5Governor Hamilton reported to the Assembly, Oct. 16, 1750, Weiser’s “very disagreeable News, to wit, That … thro’ the indefatigable Industry of the French, not only the Six Nations at Onondago are much shaken in their Affections to Us, and inclining to go over to our Rivals, but the Indians at Ohio are in great Danger of being corrupted by their Presents or subdued by their Arms, unless some proper and speedy Measures are taken to prevent it.” Pa. Col. Recs., V, 485.

6Governor Clinton of New York invited representatives of the neighboring colonies to an Indian conference at Albany in 1751. The Pennsylvania Assembly asked Governor Hamilton to send Weiser with a present for the Indians, but thought it unnecessary to make a treaty. Pa. Col. Recs., V, 524–5, 526, 541–3.

7Colden was soon afterwards offered the post of Secretary for Indian Affairs, but declined it because the salary arrangements were uncertain. Colden Paps., IV, 253–4. For his long analysis of the state of Indian relations in North America, Aug. 8, 1751, see ibid., pp. 271–87. BF’s attitude and appeal were quite different from Thomas Jefferson’s in a similar case.

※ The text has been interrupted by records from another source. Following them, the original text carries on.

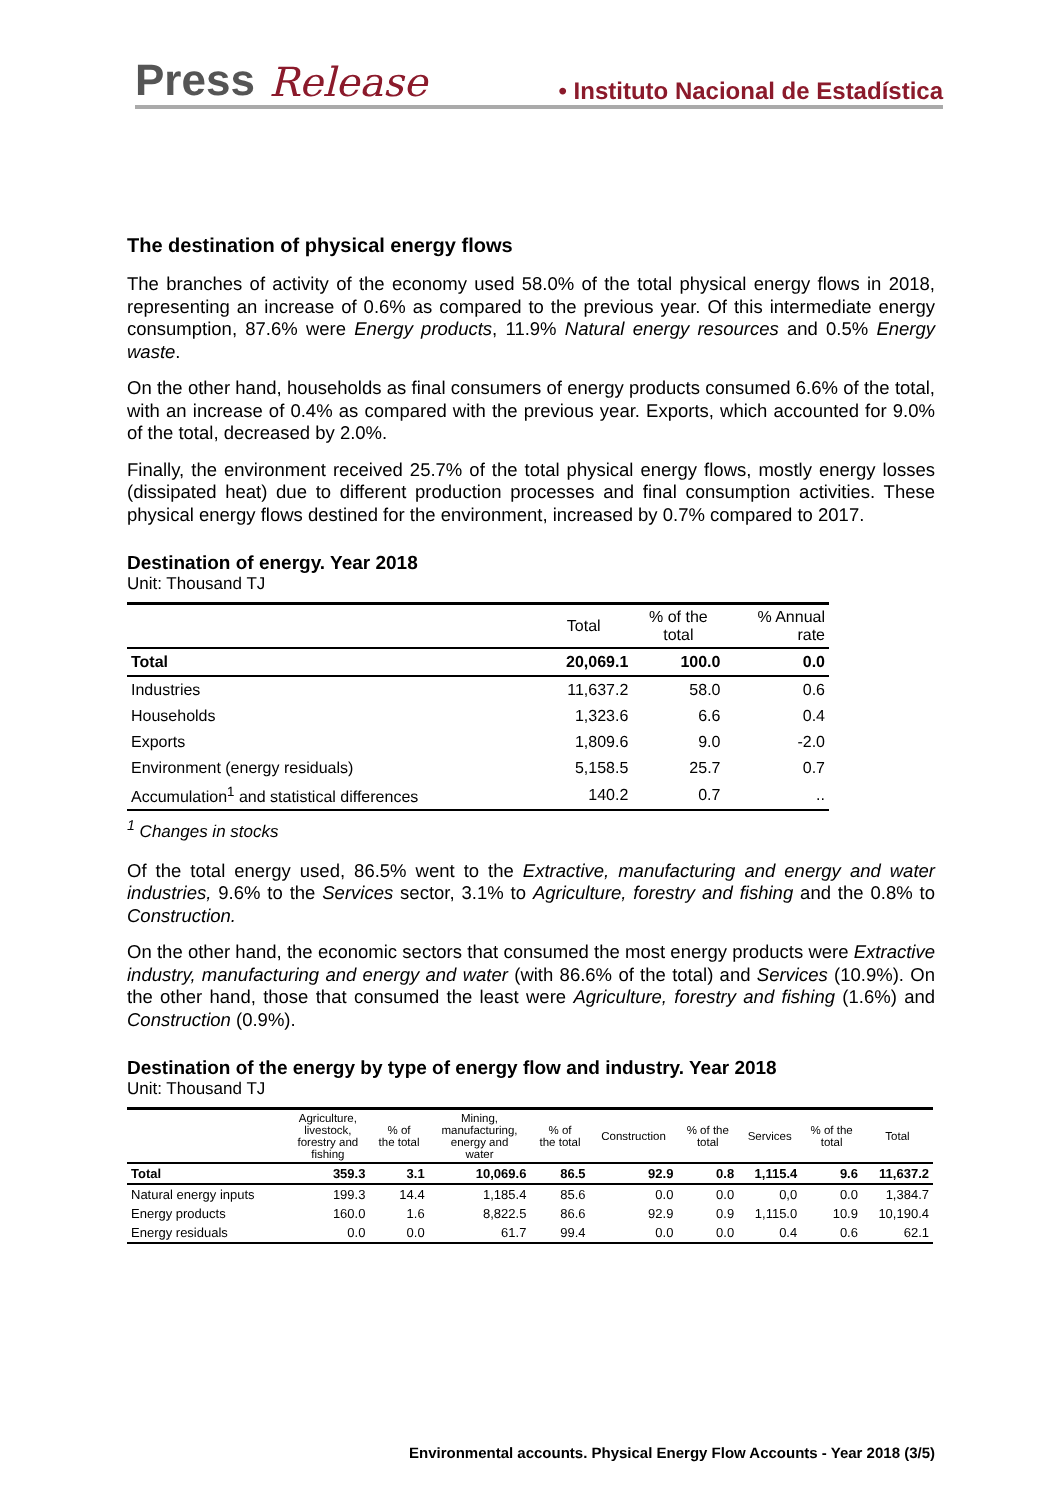Press Release • Instituto Nacional de Estadística
The destination of physical energy flows
The branches of activity of the economy used 58.0% of the total physical energy flows in 2018, representing an increase of 0.6% as compared to the previous year. Of this intermediate energy consumption, 87.6% were Energy products, 11.9% Natural energy resources and 0.5% Energy waste.
On the other hand, households as final consumers of energy products consumed 6.6% of the total, with an increase of 0.4% as compared with the previous year. Exports, which accounted for 9.0% of the total, decreased by 2.0%.
Finally, the environment received 25.7% of the total physical energy flows, mostly energy losses (dissipated heat) due to different production processes and final consumption activities. These physical energy flows destined for the environment, increased by 0.7% compared to 2017.
Destination of energy. Year 2018
Unit: Thousand TJ
| | Total | % of the total | % Annual rate |
| --- | --- | --- | --- |
| Total | 20,069.1 | 100.0 | 0.0 |
| Industries | 11,637.2 | 58.0 | 0.6 |
| Households | 1,323.6 | 6.6 | 0.4 |
| Exports | 1,809.6 | 9.0 | -2.0 |
| Environment (energy residuals) | 5,158.5 | 25.7 | 0.7 |
| Accumulation<sup>1</sup> and statistical differences | 140.2 | 0.7 | .. |
<sup>1</sup> Changes in stocks
Of the total energy used, 86.5% went to the Extractive, manufacturing and energy and water industries, 9.6% to the Services sector, 3.1% to Agriculture, forestry and fishing and the 0.8% to Construction.
On the other hand, the economic sectors that consumed the most energy products were Extractive industry, manufacturing and energy and water (with 86.6% of the total) and Services (10.9%). On the other hand, those that consumed the least were Agriculture, forestry and fishing (1.6%) and Construction (0.9%).
Destination of the energy by type of energy flow and industry. Year 2018
Unit: Thousand TJ
| | Agriculture, livestock, forestry and fishing | % of the total | Mining, manufacturing, energy and water | % of the total | Construction | % of the total | Services | % of the total | Total |
| --- | --- | --- | --- | --- | --- | --- | --- | --- | --- |
| Total | 359.3 | 3.1 | 10,069.6 | 86.5 | 92.9 | 0.8 | 1,115.4 | 9.6 | 11,637.2 |
| Natural energy inputs | 199.3 | 14.4 | 1,185.4 | 85.6 | 0.0 | 0.0 | 0,0 | 0.0 | 1,384.7 |
| Energy products | 160.0 | 1.6 | 8,822.5 | 86.6 | 92.9 | 0.9 | 1,115.0 | 10.9 | 10,190.4 |
| Energy residuals | 0.0 | 0.0 | 61.7 | 99.4 | 0.0 | 0.0 | 0.4 | 0.6 | 62.1 |
Environmental accounts. Physical Energy Flow Accounts - Year 2018 (3/5)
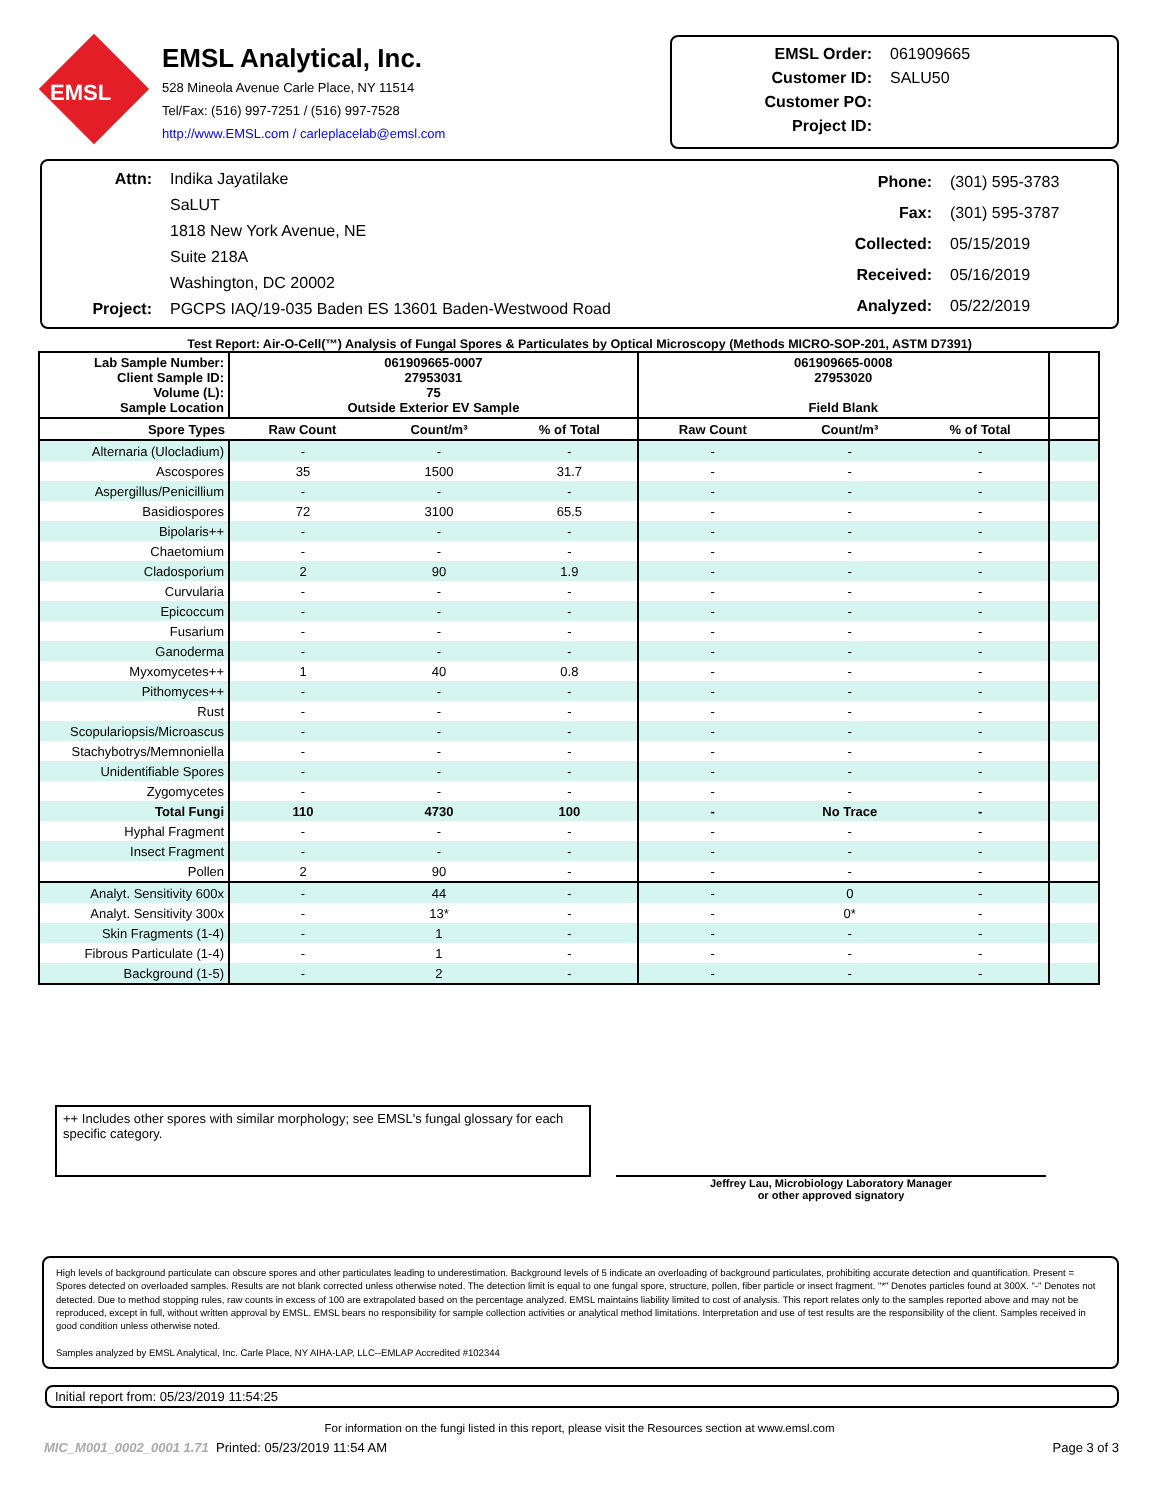EMSL
EMSL Analytical, Inc.
528 Mineola Avenue Carle Place, NY 11514
Tel/Fax: (516) 997-7251 / (516) 997-7528
http://www.EMSL.com / carleplacelab@emsl.com
| EMSL Order: | 061909665 |
| Customer ID: | SALU50 |
| Customer PO: | |
| Project ID: | |
| Attn: | Indika Jayatilake |
| | SaLUT |
| | 1818 New York Avenue, NE |
| | Suite 218A |
| | Washington, DC 20002 |
| Project: | PGCPS IAQ/19-035 Baden ES 13601 Baden-Westwood Road |
| Phone: | (301) 595-3783 |
| Fax: | (301) 595-3787 |
| Collected: | 05/15/2019 |
| Received: | 05/16/2019 |
| Analyzed: | 05/22/2019 |
Test Report: Air-O-Cell(™) Analysis of Fungal Spores & Particulates by Optical Microscopy (Methods MICRO-SOP-201, ASTM D7391)
| Lab Sample Number: Client Sample ID: Volume (L): Sample Location | 061909665-0007 27953031 75 Outside Exterior EV Sample | | | 061909665-0008 27953020 Field Blank | | | | | |
| Spore Types | Raw Count | Count/m³ | % of Total | Raw Count | Count/m³ | % of Total | | | |
| Alternaria (Ulocladium) | - | - | - | - | - | - | | | |
| Ascospores | 35 | 1500 | 31.7 | - | - | - | | | |
| Aspergillus/Penicillium | - | - | - | - | - | - | | | |
| Basidiospores | 72 | 3100 | 65.5 | - | - | - | | | |
| Bipolaris++ | - | - | - | - | - | - | | | |
| Chaetomium | - | - | - | - | - | - | | | |
| Cladosporium | 2 | 90 | 1.9 | - | - | - | | | |
| Curvularia | - | - | - | - | - | - | | | |
| Epicoccum | - | - | - | - | - | - | | | |
| Fusarium | - | - | - | - | - | - | | | |
| Ganoderma | - | - | - | - | - | - | | | |
| Myxomycetes++ | 1 | 40 | 0.8 | - | - | - | | | |
| Pithomyces++ | - | - | - | - | - | - | | | |
| Rust | - | - | - | - | - | - | | | |
| Scopulariopsis/Microascus | - | - | - | - | - | - | | | |
| Stachybotrys/Memnoniella | - | - | - | - | - | - | | | |
| Unidentifiable Spores | - | - | - | - | - | - | | | |
| Zygomycetes | - | - | - | - | - | - | | | |
| Total Fungi | 110 | 4730 | 100 | - | No Trace | - | | | |
| Hyphal Fragment | - | - | - | - | - | - | | | |
| Insect Fragment | - | - | - | - | - | - | | | |
| Pollen | 2 | 90 | - | - | - | - | | | |
| Analyt. Sensitivity 600x | - | 44 | - | - | 0 | - | | | |
| Analyt. Sensitivity 300x | - | 13* | - | - | 0* | - | | | |
| Skin Fragments (1-4) | - | 1 | - | - | - | - | | | |
| Fibrous Particulate (1-4) | - | 1 | - | - | - | - | | | |
| Background (1-5) | - | 2 | - | - | - | - | | | |
++ Includes other spores with similar morphology; see EMSL's fungal glossary for each specific category.
Jeffrey Lau, Microbiology Laboratory Manager
or other approved signatory
High levels of background particulate can obscure spores and other particulates leading to underestimation. Background levels of 5 indicate an overloading of background particulates, prohibiting accurate detection and quantification. Present = Spores detected on overloaded samples. Results are not blank corrected unless otherwise noted. The detection limit is equal to one fungal spore, structure, pollen, fiber particle or insect fragment. "*" Denotes particles found at 300X. "-" Denotes not detected. Due to method stopping rules, raw counts in excess of 100 are extrapolated based on the percentage analyzed. EMSL maintains liability limited to cost of analysis. This report relates only to the samples reported above and may not be reproduced, except in full, without written approval by EMSL. EMSL bears no responsibility for sample collection activities or analytical method limitations. Interpretation and use of test results are the responsibility of the client. Samples received in good condition unless otherwise noted.
Samples analyzed by EMSL Analytical, Inc. Carle Place, NY AIHA-LAP, LLC--EMLAP Accredited #102344
Initial report from: 05/23/2019 11:54:25
For information on the fungi listed in this report, please visit the Resources section at www.emsl.com
MIC_M001_0002_0001 1.71 Printed: 05/23/2019 11:54 AM Page 3 of 3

In 1778 the latter urged the astronomer David Rittenhouse to resume the scientific studies he had deserted for revolutionary politics, firmly declaring, “No body can conceive that nature ever intended to throw away a Newton upon the occupations of a crown.” Julian P. Boyd and others, eds., The Papers of Thomas Jefferson, II, 203.

8James Bowdoin. See the next document.

9BF to Collinson, July 29, 1750, above, pp. 9–34.